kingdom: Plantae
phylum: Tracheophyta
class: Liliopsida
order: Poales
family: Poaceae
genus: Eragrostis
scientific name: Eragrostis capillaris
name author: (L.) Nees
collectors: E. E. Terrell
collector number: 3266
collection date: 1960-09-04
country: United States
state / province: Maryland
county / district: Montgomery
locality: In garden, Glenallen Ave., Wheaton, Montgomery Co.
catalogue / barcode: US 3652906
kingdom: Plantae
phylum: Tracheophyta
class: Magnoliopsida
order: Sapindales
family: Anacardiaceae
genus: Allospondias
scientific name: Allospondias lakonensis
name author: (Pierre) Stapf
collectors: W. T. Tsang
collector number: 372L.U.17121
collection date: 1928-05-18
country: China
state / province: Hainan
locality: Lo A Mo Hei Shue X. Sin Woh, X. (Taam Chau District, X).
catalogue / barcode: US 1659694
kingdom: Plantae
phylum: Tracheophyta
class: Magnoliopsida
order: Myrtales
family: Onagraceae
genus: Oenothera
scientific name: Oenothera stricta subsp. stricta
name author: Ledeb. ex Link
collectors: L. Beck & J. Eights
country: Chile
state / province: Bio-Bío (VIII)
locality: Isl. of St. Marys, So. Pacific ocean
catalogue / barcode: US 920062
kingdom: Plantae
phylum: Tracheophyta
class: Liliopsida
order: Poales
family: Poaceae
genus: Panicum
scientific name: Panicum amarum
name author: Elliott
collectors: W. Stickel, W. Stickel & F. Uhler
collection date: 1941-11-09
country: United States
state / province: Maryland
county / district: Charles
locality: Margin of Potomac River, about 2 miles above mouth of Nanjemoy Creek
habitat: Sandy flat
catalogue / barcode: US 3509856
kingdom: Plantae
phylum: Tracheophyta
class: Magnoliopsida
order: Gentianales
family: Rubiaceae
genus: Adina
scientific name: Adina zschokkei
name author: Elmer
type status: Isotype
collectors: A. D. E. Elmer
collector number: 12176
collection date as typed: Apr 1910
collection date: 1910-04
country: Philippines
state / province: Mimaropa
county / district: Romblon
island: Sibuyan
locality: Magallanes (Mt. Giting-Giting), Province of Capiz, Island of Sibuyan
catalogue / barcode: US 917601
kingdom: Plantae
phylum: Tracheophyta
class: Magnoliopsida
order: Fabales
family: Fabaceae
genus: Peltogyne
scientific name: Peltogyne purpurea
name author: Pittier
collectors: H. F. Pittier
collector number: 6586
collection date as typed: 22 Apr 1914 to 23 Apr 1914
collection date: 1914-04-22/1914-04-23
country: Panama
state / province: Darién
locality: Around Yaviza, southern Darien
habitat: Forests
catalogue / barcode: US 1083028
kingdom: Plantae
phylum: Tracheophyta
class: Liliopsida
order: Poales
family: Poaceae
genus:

■ ■ ■

_Task requirements:_
Repeat word for word the lines of the records above, starting with the line that contains "collection date as typed: 22" and going on through the final line of the records.

_Written response:_
collection date as typed: 22 Apr 1914 to 23 Apr 1914
collection date: 1914-04-22/1914-04-23
country: Panama
state / province: Darién
locality: Around Yaviza, southern Darien
habitat: Forests
catalogue / barcode: US 1083028
kingdom: Plantae
phylum: Tracheophyta
class: Liliopsida
order: Poales
family: Poaceae
genus:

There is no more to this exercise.